# Klein Gordon inner product

Define the Klein Gordon inner product as

$$(\psi_1,\psi_2)_{KG} = i\int d^3x \, \psi_1^*\,\partial{t}\,(\psi_2) - \partial{t}\,(\psi_1^*)\,\psi_2 \, .$$

It can be shown that for the one particle wavefunctions \begin{align} \psi_1(t,\vec{x}) &= \exp(-iE_{p_1}t + i\vec{p_1}\cdot\vec{x}) \\ \text{and} \quad \psi_2(t,\vec{x})&=\exp(-iE_{p_2}t + i\vec{p_2}\cdot\vec{x}) \end{align} that $$(\psi_1^*,\psi_2)_{KG} = 0 \, .$$

By superposition, I would expect this to imply that for any $\psi_1$ and $\psi_2$,

$(\psi_1^*,\psi_2)_{KG} = 0$.

However, I am sure that this cannot be the case, since with this you could show that the Klein-Gordon inner product for any two functions would be zero, i.e.

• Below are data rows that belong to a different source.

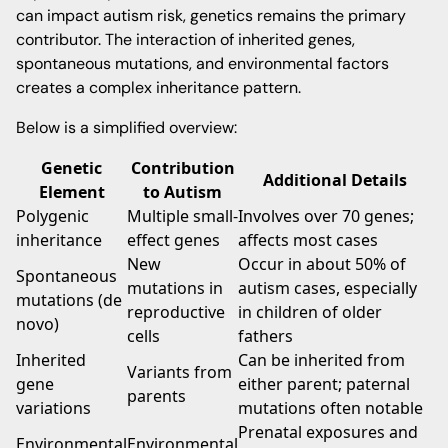
can impact autism risk, genetics remains the primary
contributor. The interaction of inherited genes,
spontaneous mutations, and environmental factors
creates a complex inheritance pattern.
Below is a simplified overview:
Genetic
Contribution
Additional Details
Element
to Autism
Polygenic
Multiple small-
Involves over 70 genes;
inheritance
effect genes
affects most cases
New
Occur in about 50% of
Spontaneous
mutations in
autism cases, especially
mutations (de
reproductive
in children of older
novo)
cells
fathers
Inherited
Can be inherited from
Variants from
gene
either parent; paternal
parents
variations
mutations often notable
Prenatal exposures and
Environmental
Environmental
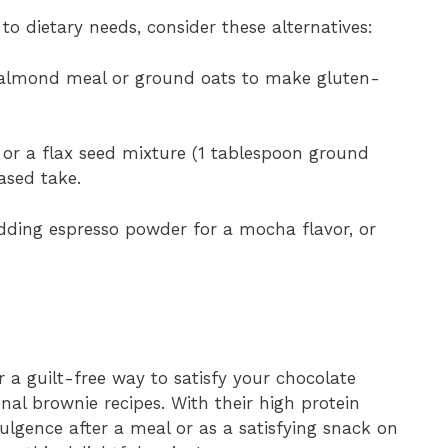
 to dietary needs, consider these alternatives:
 almond meal or ground oats to make gluten-
or a flax seed mixture (1 tablespoon ground
ased take.
ding espresso powder for a mocha flavor, or
 a guilt-free way to satisfy your chocolate
onal brownie recipes. With their high protein
ulgence after a meal or as a satisfying snack on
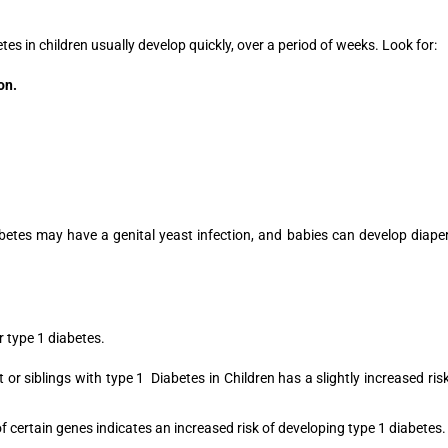
s in children usually develop quickly, over a period of weeks. Look for:
on.
abetes may have a genital yeast infection, and babies can develop diape
r type 1 diabetes.
or siblings with type 1 Diabetes in Children has a slightly increased ris
f certain genes indicates an increased risk of developing type 1 diabetes.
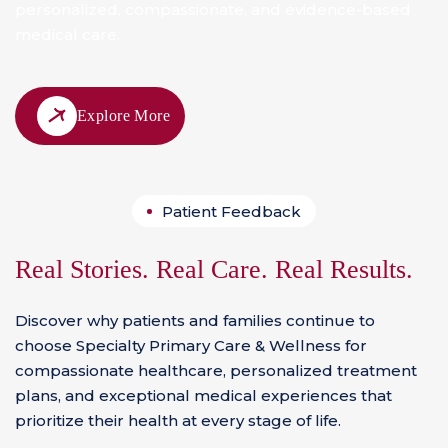
personalized, compassionate, and evidence-based
medical care.
Explore More
Patient Feedback
Real Stories. Real Care. Real Results.
Discover why patients and families continue to
choose Specialty Primary Care & Wellness for
compassionate healthcare, personalized treatment
plans, and exceptional medical experiences that
prioritize their health at every stage of life.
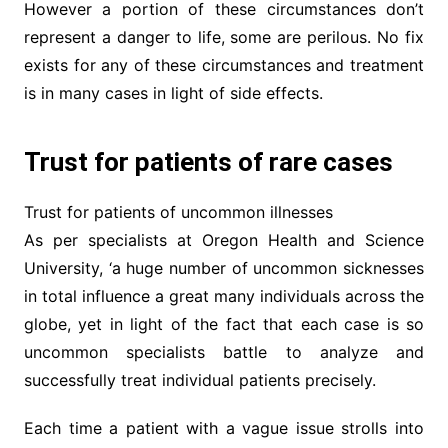
However a portion of these circumstances don’t
represent a danger to life, some are perilous. No fix
exists for any of these circumstances and treatment
is in many cases in light of side effects.
Trust for patients of rare cases
Trust for patients of uncommon illnesses
As per specialists at Oregon Health and Science
University, ‘a huge number of uncommon sicknesses
in total influence a great many individuals across the
globe, yet in light of the fact that each case is so
uncommon specialists battle to analyze and
successfully treat individual patients precisely.
Each time a patient with a vague issue strolls into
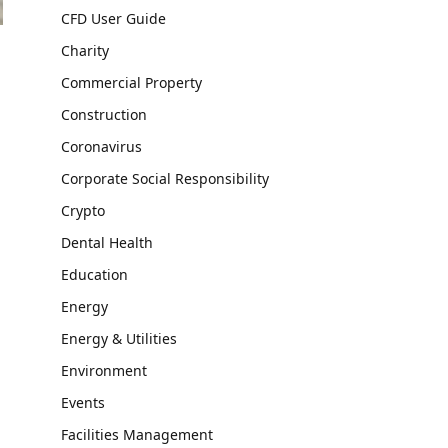
CFD User Guide
Charity
Commercial Property
Construction
Coronavirus
Corporate Social Responsibility
Crypto
Dental Health
Education
Energy
Energy & Utilities
Environment
Events
Facilities Management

$$(\psi_1,\psi_2)_{KG} = 0$$

for all $\psi_1$ and $\psi_2$, since I could just pick $\psi_1$ to be the complex conjugate of some other function. Does anyone see a quick resolution to this?

• Your product is missing a factor of $i$ that ensures sesquilinearity. – J.G. Mar 27 '17 at 11:37

The correct inner product is proportional to a Dirac delta, viz. $\left( \psi_1,\,\psi_2 \right)_{KG}=\left( 2\pi\right)^3 2E_{p_1}\delta^3\left( \mathbf{p}_1 - \mathbf{p}_2\right)$.
You have only considered positive-energy wavefunctions; you may wish to look at what happens when one or both are negative-energy instead, since the most general solution of the KG equation superposes both energy sectors. You should find for example that $\left( \psi^\ast,\,\psi^\ast \right)_{KG}=-\left( \psi,\,\psi \right)_{KG}$ for any solution $\psi$.